Wednesday, August 20, 2008

Naked and Okay

A few days ago, Heather, one of my closest and dearest friends, told me that she visited my blog and checked out some of my posts. Although I was kind of glad that she got a chance to read it, especially since the blog is so close to my heart, I was a little nervous about what she would think of it. I sighed with relief when she told me that she actually liked it. (Heather really should have been a English major in college. She is a critic of words. **wink** So, her approval means a lot.)

In the last two years, most of my readers have been people that I do not know. They come here, read about my life, my experiences, and my perspective on disability related issues; and from time to time they leave a very thoughtful comment in response to my posts. But lately, friends, such as Miko, Randy, and Heather, all folks that I hold close to my heart, have found my blog and have demonstrated that they will continue to read. By the way, Miko and Randy are word critics too.

How do I feel about that? How do I feel about people that I actually have a meaningful relationship visiting my blog?

Actually, I'm cool with it. I'm a pretty open, transparent woman. I don't hide behind masks, and I very seldom cloak my emotions with false expressions. So, pretty much anyone that knows me, knows me. Know what I mean?

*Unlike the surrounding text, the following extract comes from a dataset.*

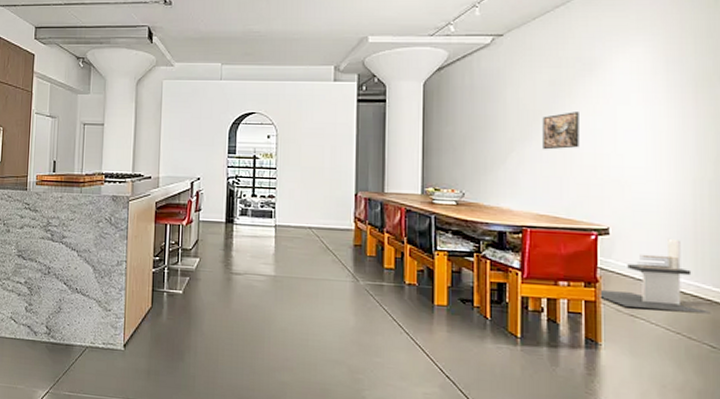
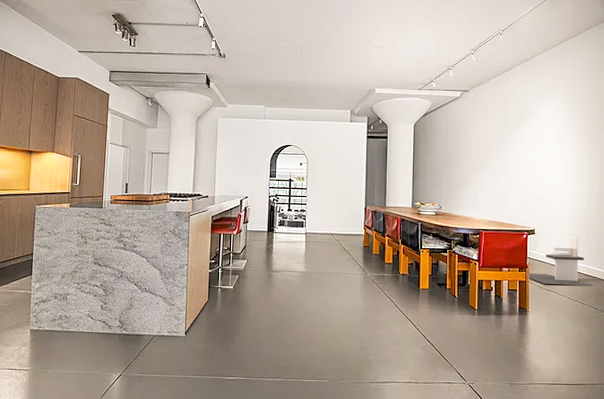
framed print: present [542,112,579,150] -> none [493,147,517,175]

And for the most part, those who read my blog, friends, strangers, perhaps an enemy or two, will find the true me, my honest thoughts, and my unveiled emotions. I feel that's the best that I can offer to anyone. Honesty, openness, and truth... It doesn't get better than that.

So often, people misrepresent themselves, hide behind colorfully constructed masks, and deliberately deceive others only because they for whatever reason have decided that revealing the "real" them may unleash results that they are not ready to deal with. But I've decided to have courage, to stand up, and to not apologize for who I am.

I am Angie. And I'm not hiding, shrinking, or apologizing for who I am. I am who I am. And guess what... That's okay.

But don't get it twisted though... Learning to be yourself and being okay with it is not a free pass to be a under-achieving you, a mediocre you, a rude you, a jacked up you. Because we all need/must continue to work on our development into the women and men that we were designed to be.

What I'm saying is that we, all of us, need to stop frontin', fraudin', perpetrating, faking, masking, hiding, covering up, and living in the closet. However, we need to continue to improve, to elevate, to educate, to inform, to positively construct, to develop, to heal, to empower ourselves. It's a must.

Starting this blog was a coming out of sorts. And that's what I do every day when I post a entry here. I'm coming out. Telling everyone more about who I really am. I'm also working on me, each and every time I post an entry.

So, here I am, in all of my naked glory. Enjoy!

3 comments:

Rich Fitzgerald said...

I had to come to those same terms about my blog, especially when my creativity lends itself to issues I'm going through.

Penny L. Richards said...

I think it keeps me honest to write under my own name and know that my friends (and even MY MOM) read what I write. I don't censor myself, but I do think more about what I write, and that's a good thing.

The Original Wombman said...

Excellent post Angie. Yeah, I shared that I blog with a few folks I know IRL and then I got nervous until I realized that hey, Chi-Chi is Chi-Chi and I don't flip and flop or change. What you see is what you get.

You said, "Learning to be yourself and being okay with it is not a free pass to be a under-achieving you, a mediocre you, a rude you, a jacked up you. Because we all need/must continue to work on our development into the women and men that we were designed to be." So true, so true.

LoL . . . I am enjoying your blog thoroughly. I am so happy you didn't quit when you wanted to.